» Study material:
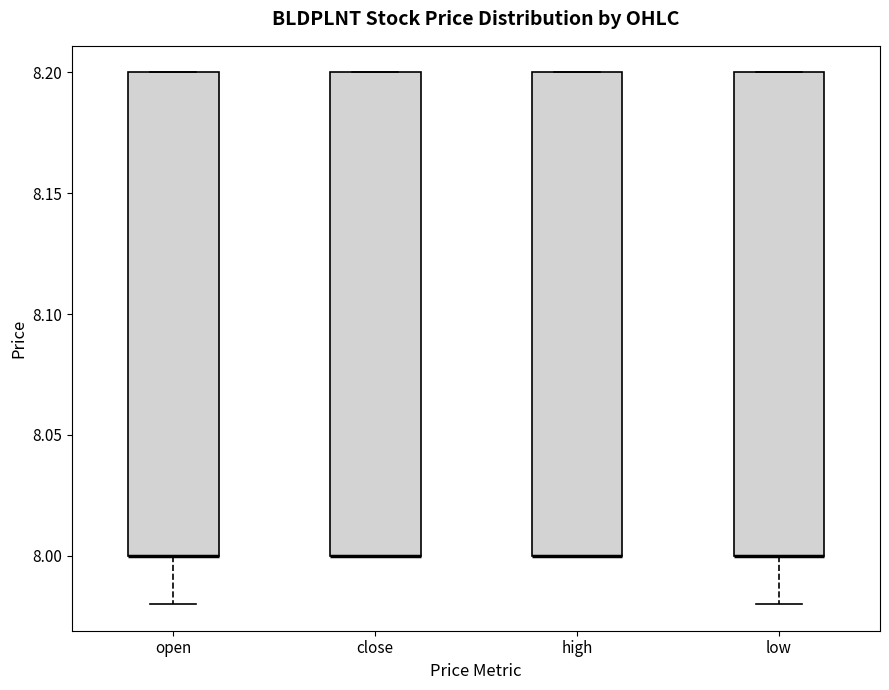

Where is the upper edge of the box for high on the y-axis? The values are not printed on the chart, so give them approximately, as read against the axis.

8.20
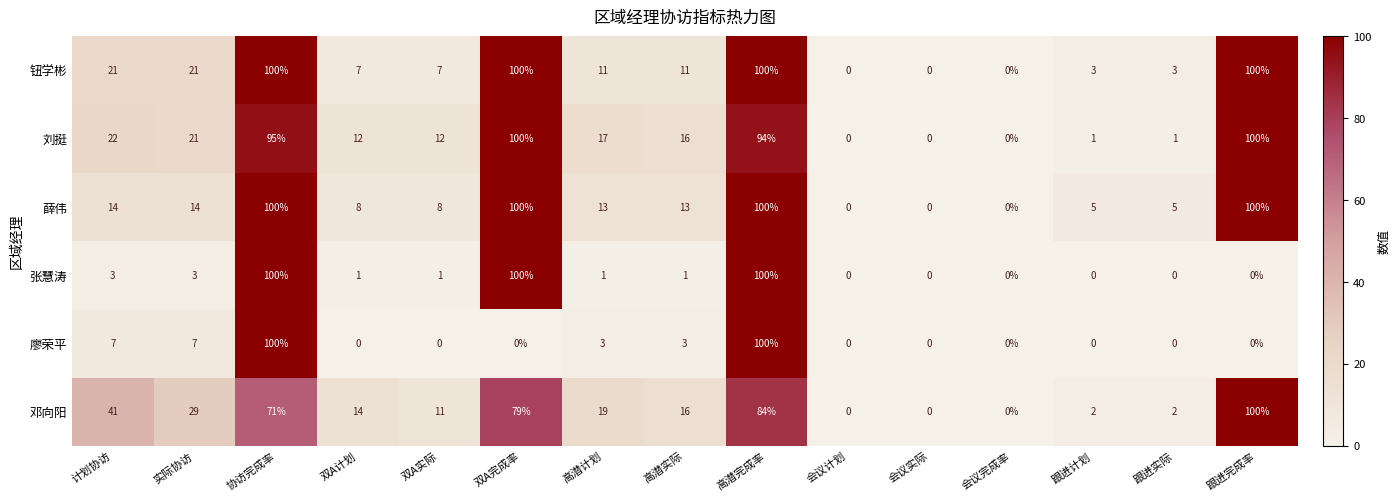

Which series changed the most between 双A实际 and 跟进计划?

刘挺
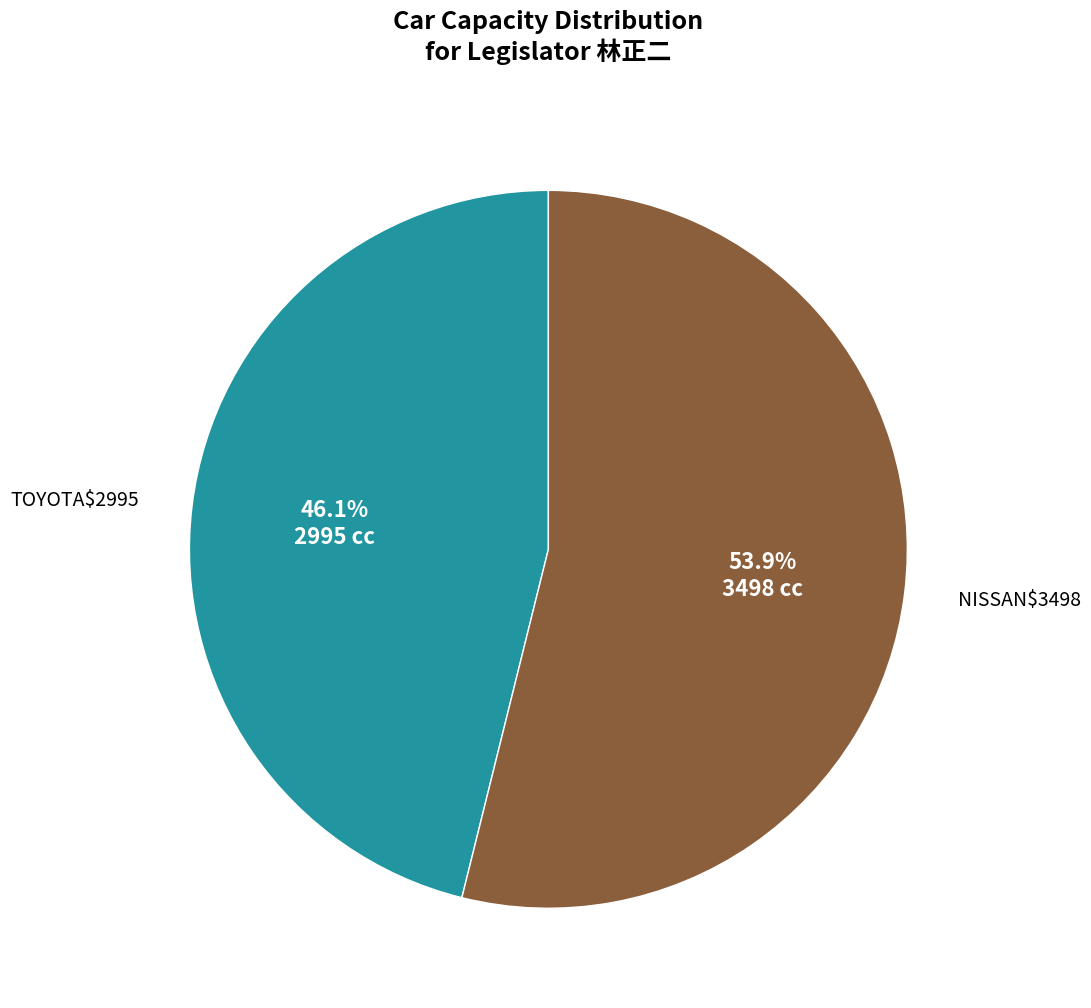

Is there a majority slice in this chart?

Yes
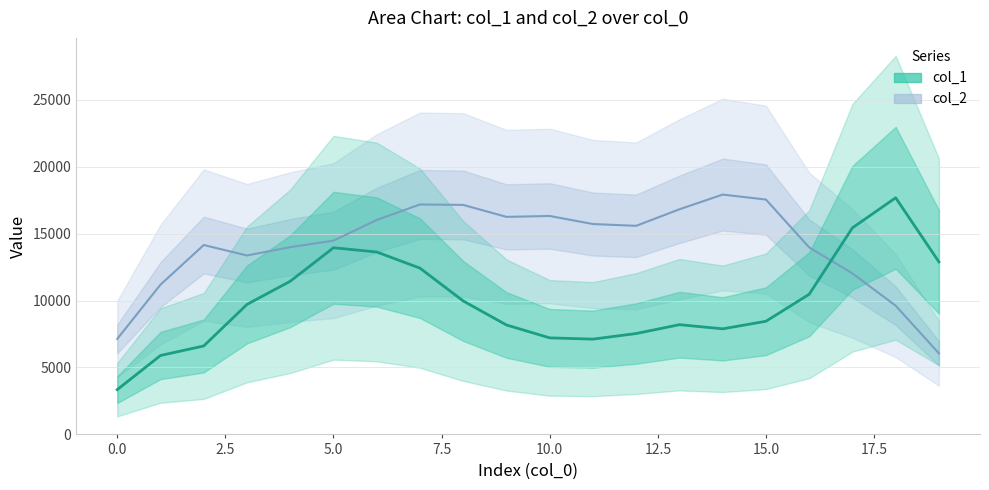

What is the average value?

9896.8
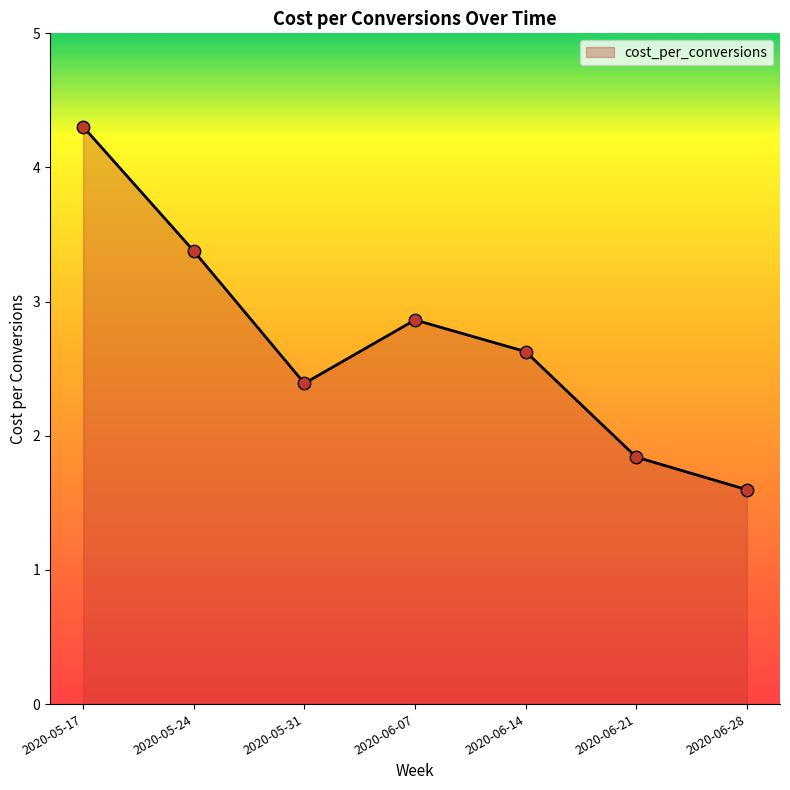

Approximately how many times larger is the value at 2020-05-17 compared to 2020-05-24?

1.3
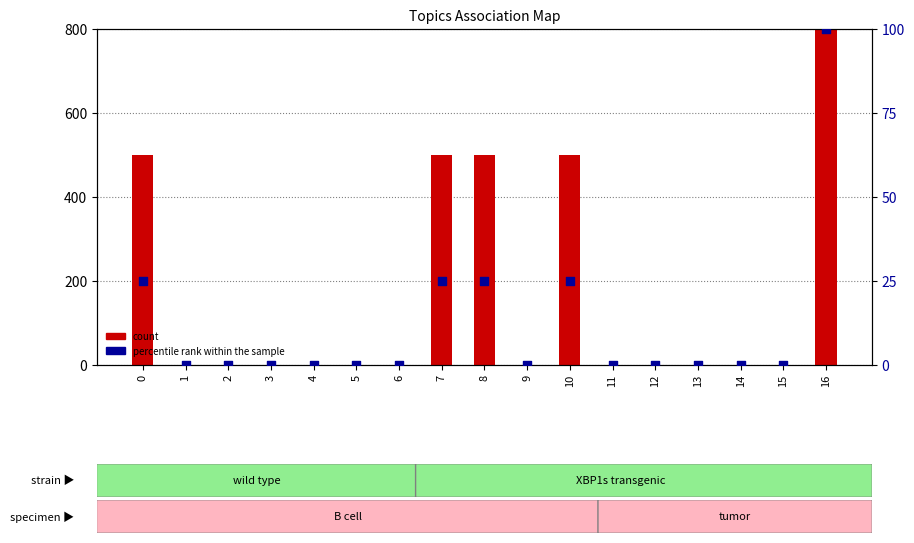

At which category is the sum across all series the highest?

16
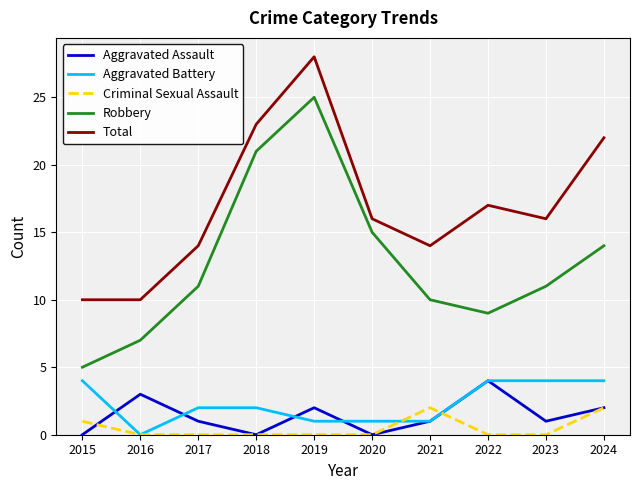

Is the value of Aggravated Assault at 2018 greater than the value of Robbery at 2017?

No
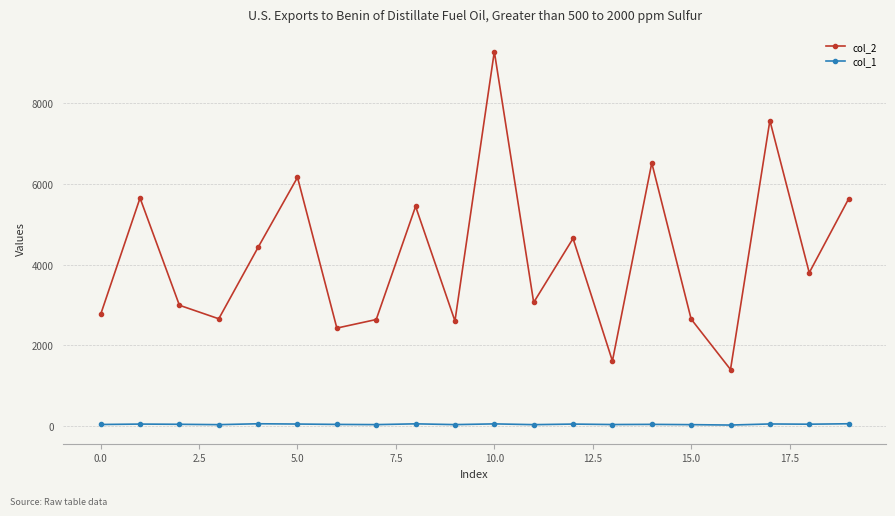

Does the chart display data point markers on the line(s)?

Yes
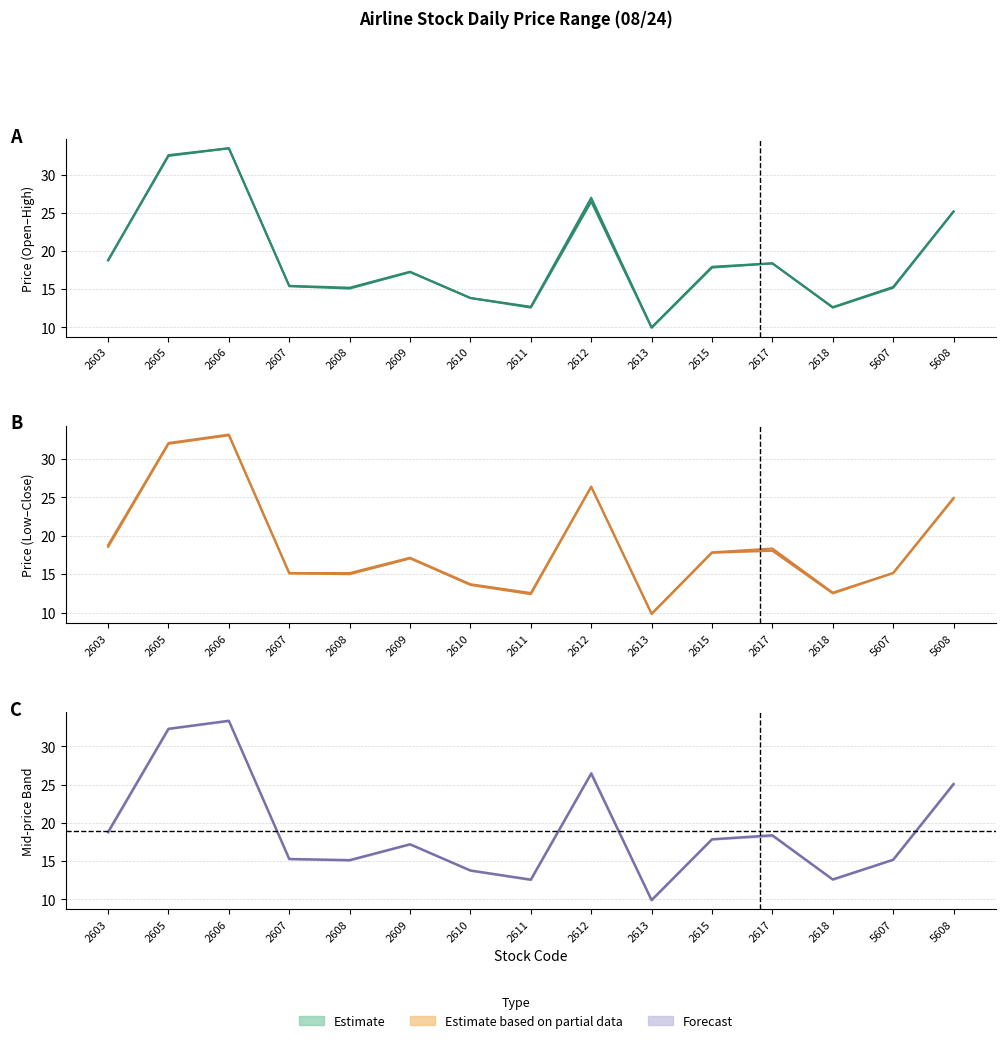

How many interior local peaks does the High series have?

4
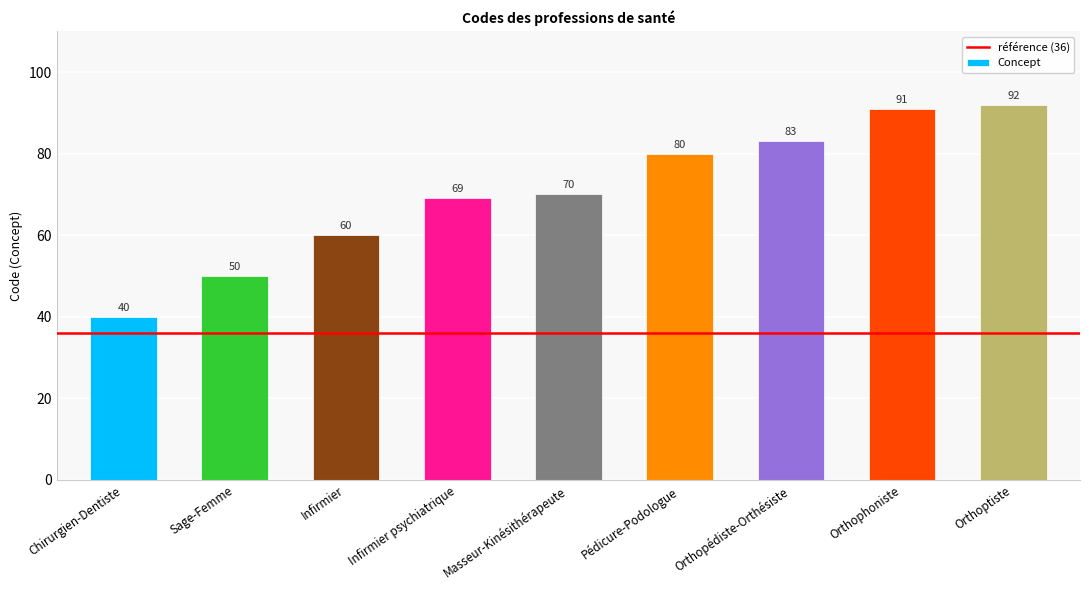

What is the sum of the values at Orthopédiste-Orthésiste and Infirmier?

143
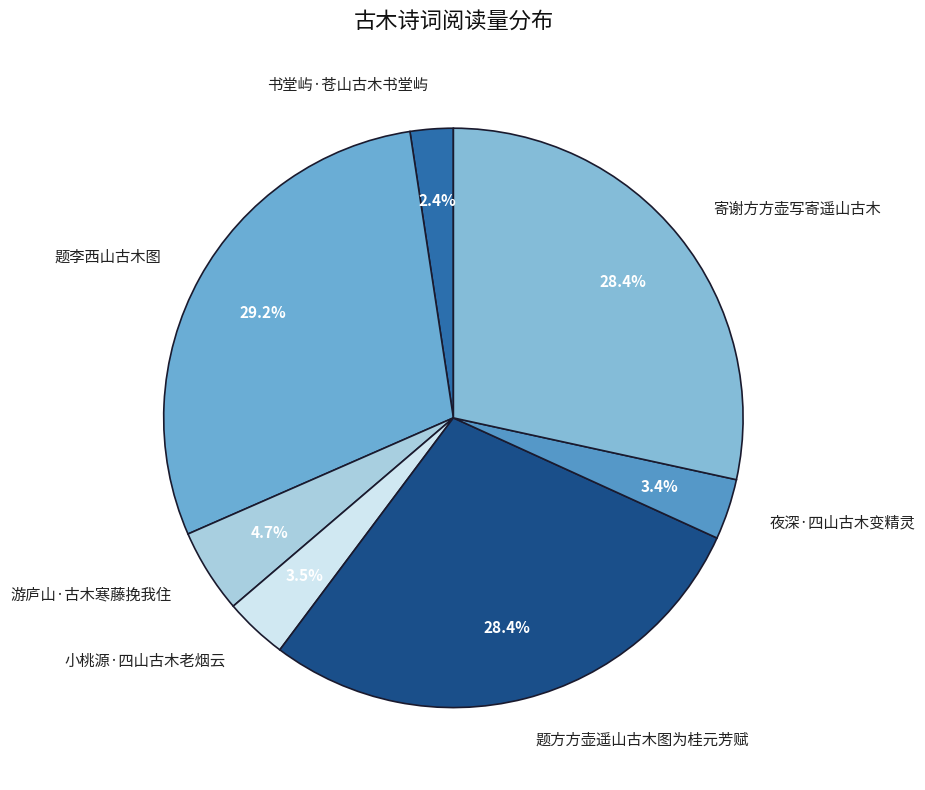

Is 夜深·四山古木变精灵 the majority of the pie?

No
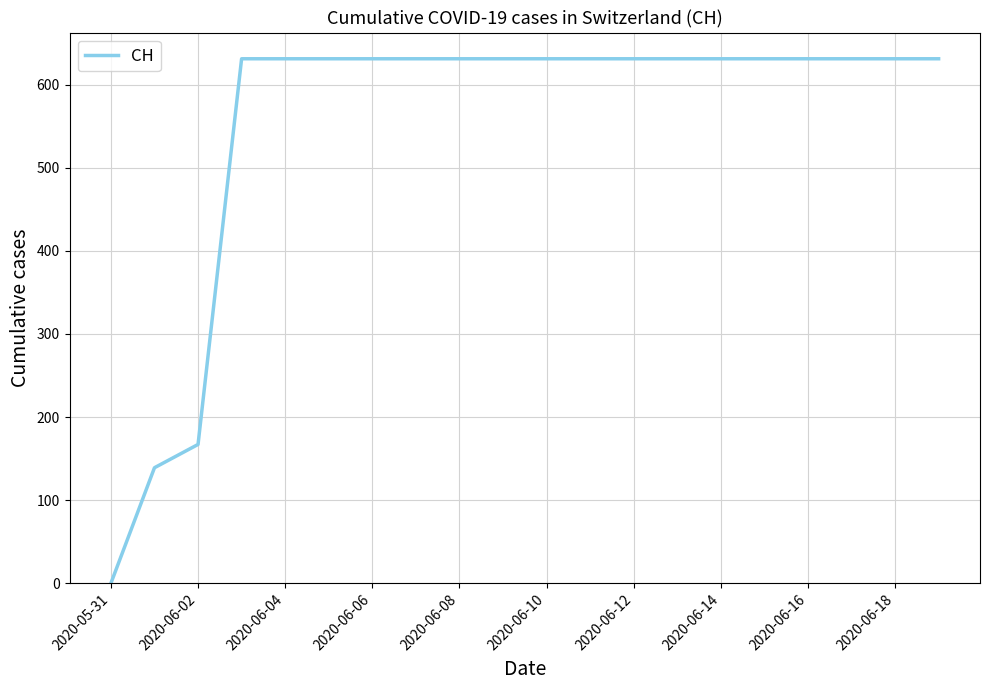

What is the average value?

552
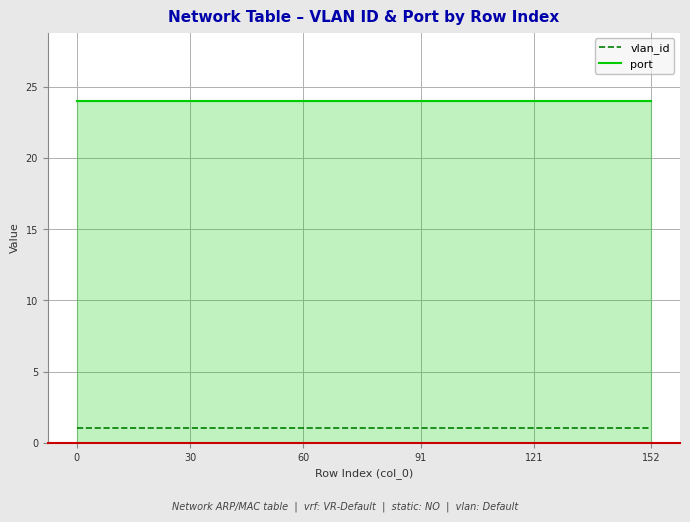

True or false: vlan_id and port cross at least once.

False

» Brief: Copy out every one of the records above word for word, leaving the pictures out of your answer.

» The answer:
Where is the upper edge of the box for high on the y-axis? The values are not printed on the chart, so give them approximately, as read against the axis.

8.20

Which series changed the most between 双A实际 and 跟进计划?

刘挺

Is there a majority slice in this chart?

Yes

What is the average value?

9896.8

Approximately how many times larger is the value at 2020-05-17 compared to 2020-05-24?

1.3

At which category is the sum across all series the highest?

16

Is the value of Aggravated Assault at 2018 greater than the value of Robbery at 2017?

No

Does the chart display data point markers on the line(s)?

Yes

How many interior local peaks does the High series have?

4

What is the sum of the values at Orthopédiste-Orthésiste and Infirmier?

143

Is 夜深·四山古木变精灵 the majority of the pie?

No

What is the average value?

552

True or false: vlan_id and port cross at least once.

False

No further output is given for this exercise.